From Dot-Bombast to Dot-Bomb


The Short, Absurd Life of The Industry Standard

By James Ledbetter

PublicAffairs -- 291pp -- $26

Like Sissy Spacek's hand popping up from the grave at the end of Brian DePalma's classic horror flick Carrie, The Industry Standard continues to assert itself long after its demise. This is partly a consequence of nostalgia for the tech boom, of which magazines were a central cog. Pubs like The Standard, Business 2.0, The Web Magazine, and Wired helped blow up the bubble, and their short-lived success mirrored the Internet's rise. But The Standard distinguished itself in one key way: In 2000, it sold 7,400-plus ad pages, more than any magazine in U.S. history. Then the bubble burst. By August, 2001, The Industry Standard had declared bankruptcy.

When I heard that former Standard staffer James Ledbetter was writing a book about the magazine's death, my first thought was: Now there's a really bad idea. (My second thought, reflecting on his advance: Why didn't I get the contract?) As with many of the boom-era flameouts, The Standard's demise had been dissected endlessly in the media. And aside from former staffers and media mavens, it seemed there wouldn't be much of an audience for Starving to Death on $200 Million.

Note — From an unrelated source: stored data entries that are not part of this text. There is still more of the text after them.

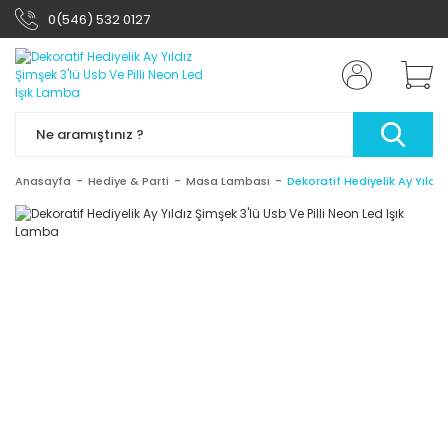
0(546) 532 0127
Anasayfa
Hediye & Parti
Masa Lambası
Dekoratif Hediyelik Ay Yıldız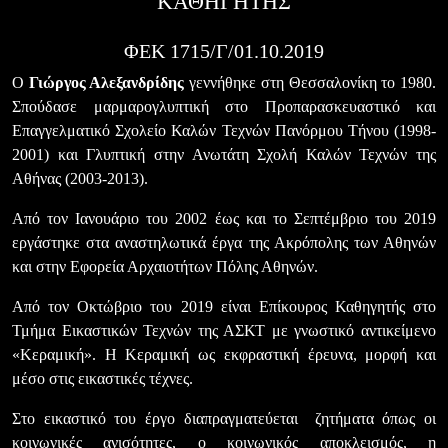
ΚΑΘΗΓΗΤΉΣ
ΦΕΚ 1715/Γ/01.10.2019
Ο
Γιώργος Αλεξανδρίδης
γεννήθηκε στη Θεσσαλονίκη το 1980.
Σπούδασε μαρμαρογλυπτική στο Προπαρασκευαστικό και
Επαγγελματικό Σχολείο Καλών Τεχνών Πανόρμου Τήνου (1998-
2001) και Γλυπτική στην Ανωτάτη Σχολή Καλών Τεχνών της
Αθήνας (2003-2013).
Από τον Ιανουάριο του 2002 έως και το Σεπτέμβριο του 2019
εργάστηκε στα αναστηλωτικά έργα της Ακρόπολης των Αθηνών
και στην Εφορεία Αρχαιοτήτων Πόλης Αθηνών.
Από τον Οκτώβριο του 2019 είναι Επίκουρος Καθηγητής στο
Τμήμα Εικαστικών Τεχνών της ΑΣΚΤ με γνωστικό αντικείμενο
«Κεραμική». Η Κεραμική ως εκφραστική έρευνα, μορφή και
μέσο στις εικαστικές τέχνες.
Στο εικαστικό του έργο διαπραγματεύεται ζητήματα όπως οι
κοινωνικές ανισότητες, ο κοινωνικός αποκλεισμός, η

After reading the volume, however, I have to say it's a good, if incomplete, chronicle of the magazine's fast rise and furious fall. Ledbetter, The Standard's New York bureau chief who later went on to found its ill-fated British edition, is a smart reporter with a flair for spinning a yarn. He has talked to all the major players, dug up some revealing details, and strung together the whole story in an engaging, memoir-like fashion. Intriguingly, he sets up the narrative like a murder mystery: Did The Standard overdose on lavish spending and shoddy management? Or was it snuffed out by its low-profile yet powerful financier-partner, publishing empire International Data Group?

The answer, of course, is both. The book's greatest strength--and the source of its drama--is the tension between The Standard and IDG. At all magazines, there's friction between the editorial and the business sides. But this was a marriage made in hell. Time and again, The Standard's founder, former Wired editor John Battelle, butted heads with IDG management, particularly with its founder and chairman, Patrick J. McGovern, a.k.a. Uncle Pat.

To Battelle, a brilliant editor who was "always impatient with the present," IDG didn't get the Net, even though the parent company had conceived the idea of an Internet-business magazine and recruited Battelle to hatch it. To IDG, a penny-pinching publisher obsessed with turning a profit, "no amount of financial success could erase Battelle's sins of arrogance." Ever cocky, Battelle once boasted to staffers that the publication would have 900 employees and $1 billion in sales by 2005. Meanwhile, IDG got little credit. At The Standard's second-anniversary party, Editor-in-Chief Jonathan Weber says McGovern's wife noted that there were no banners mentioning IDG. "Why wasn't IDG acknowledged?" she asked. Weber had no response.

Ledbetter nails the Standard team (and himself) for excessive spending, shoddy management, and journalistic compromises. At The Standard's "Global Internet Summit" in May, 2000, the company flew more than 40 members of its staff, most in business class, to the conference in Barcelona's sumptuous Hotel Arts. It spent about $5 million on TV ads. And it blew more than $8 million on software that promised to match companies' products with potential buyers but that never worked. It built up a huge Web site that never turned a profit. And in one of the book's best previously unreported details, Ledbetter describes how The Standard launched a European edition without creating a budget and without realizing that IDG had already licensed the name in several countries. This meant the new mag would be competing against other Industry Standards on newsstands. Many of these same mistakes, Ledbetter notes, were made by Wired: Both followed the management-by-IPO philosophy that required the headlong pursuit of growth with little concern for the bottom line.

Even though he never produces a smoking gun, Ledbetter is persuasive in arguing that IDG drove The Standard into bankruptcy, quoting one parent company exec as saying this was a "better option" than accepting more outside financing and assuming huge liabilities. Along with the culture clash, IDG had other problems, including The Standard's commitment to more than $56 million in real estate leases that it couldn't escape. Adding insult to injury, in bankruptcy court IDG bought The Standard's assets for $900,000, mostly to protect its overseas trademark rights.

In spite of such minor revelations, Ledbetter's account isn't a bull's-eye. It gets off to a slow start as the author tells how he discovered the Internet--in 1998. And because Ledbetter never worked at The Standard's San Francisco mother ship, his experience comes across as peripheral. The author could have remedied this flaw with more interviews or research but elected not to do so. Moreover, there's a shortage of spicy details that could have broadened the book's appeal. As one former staffer put it to this reviewer: "He missed the sex."

Still, given the scarcity of accounts that capture the Sturm und Drang of the Internet boom, Starving to Death makes a worthwhile contribution. If you want to know what the late-'90s fuss was all about, Starving to Death offers a serviceable account of the madness.